Remember when a young Barry Jones became known as the ‘National Quiz King of Australia’?
Barry was a Melbourne school teacher and became a household name in the 1960s when he won the title of national quiz champion on Bob Dyer’s BP ‘Picka-Box’ show on Channel 7 in the days of black-and-white television. He turned to federal politics in 1997 and was Minister for Science from 1983 to 1990 and national president of the Australian Labor Party from 1992 to 2000.

In 2011 Barry wrote an article for The Conversation. An extract follows:

“The science of climate change is robust, and not particularly recent.

In 1824, the French mathematician Joseph Fourier anticipated what we came to call “the Greenhouse effect”, arguing that surface heat on Earth was maintained by the atmosphere. Without it, he said, the Earth’s orbit was too remote from the Sun for a temperature which could support life.

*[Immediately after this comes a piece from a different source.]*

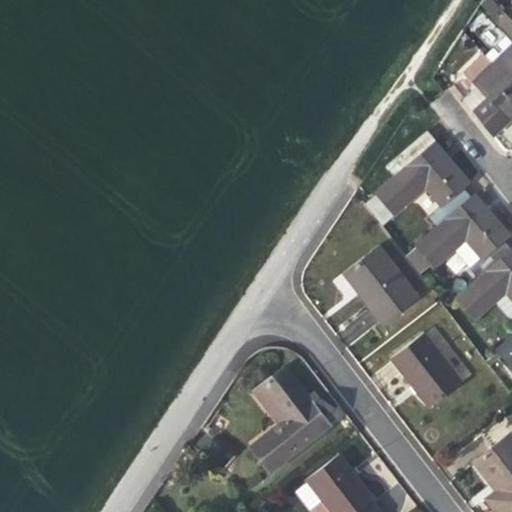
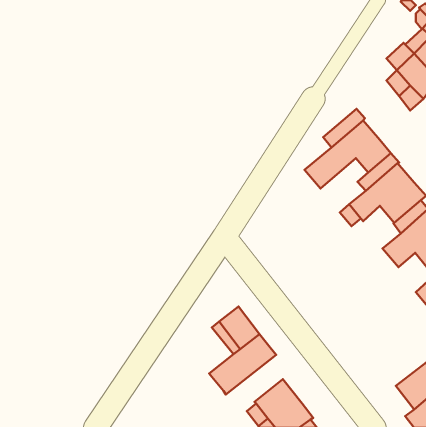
building: [345,246,420,325] -> none
building: [392,332,464,408] -> none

In 1859, the Irish physicist John Tyndall identified the role of water vapour, atmospheric carbon dioxide (CO₂) and methane (CH4). He found these were key factors in maintaining temperature, despite their tiny proportion of the total atmosphere.

In 1896 the Swedish chemist Svante Arrhenius named “the Greenhouse effect”. He calculated the relationship between changes in CO₂ levels and atmospheric temperature with astonishing accuracy.

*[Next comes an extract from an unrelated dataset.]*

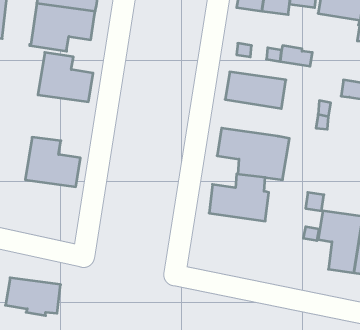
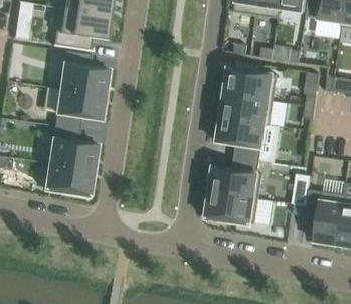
building: none -> [44,86,106,129]
building: none -> [222,93,275,125]
building: none -> [207,192,275,225]
building: [5,278,61,316] -> [46,163,95,196]

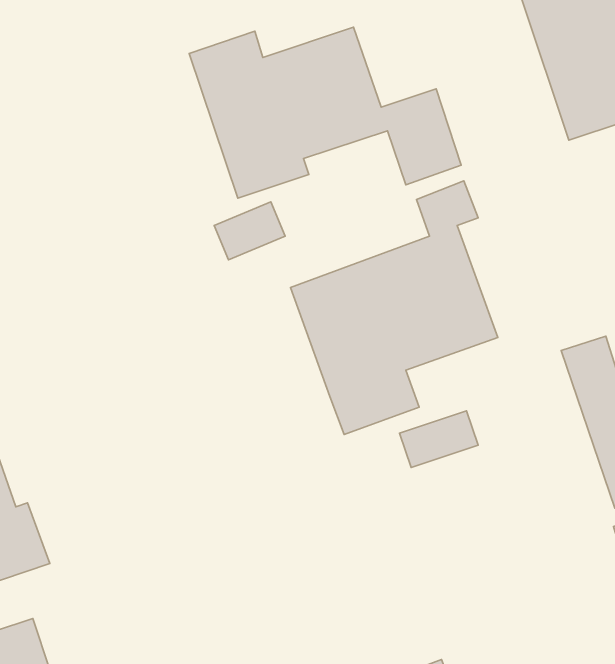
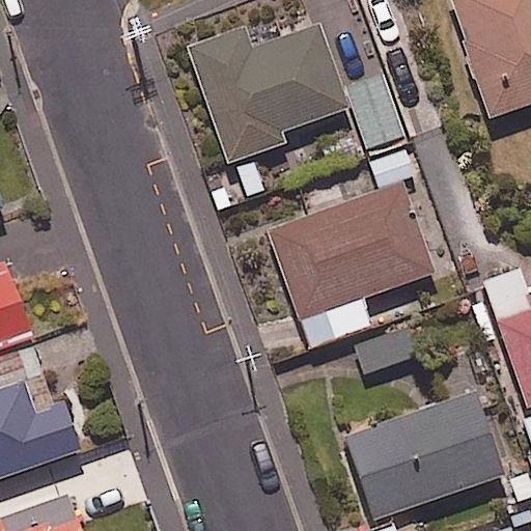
building: none -> [345,393,502,520]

In 1925 the prodigious American statistician Alfred James Lotka (1880-1949), described what we now call “anthropogenic climate change”.

Industrial exploitation changed the impact of the carbon cycle, releasing in decades carbon (coal and oil) which had been laid down over millions of years. This seriously disturbed the environmental balance. Each tonne of coal produces three tonnes of CO₂on burning. “

From: https://theconversation.com/barry-jones-in-climate-change-everything-old-is-new-again-1914

Thanks for the research Barry! There is nothing like a thoughtful look at the past to inform our understanding and planning for the future.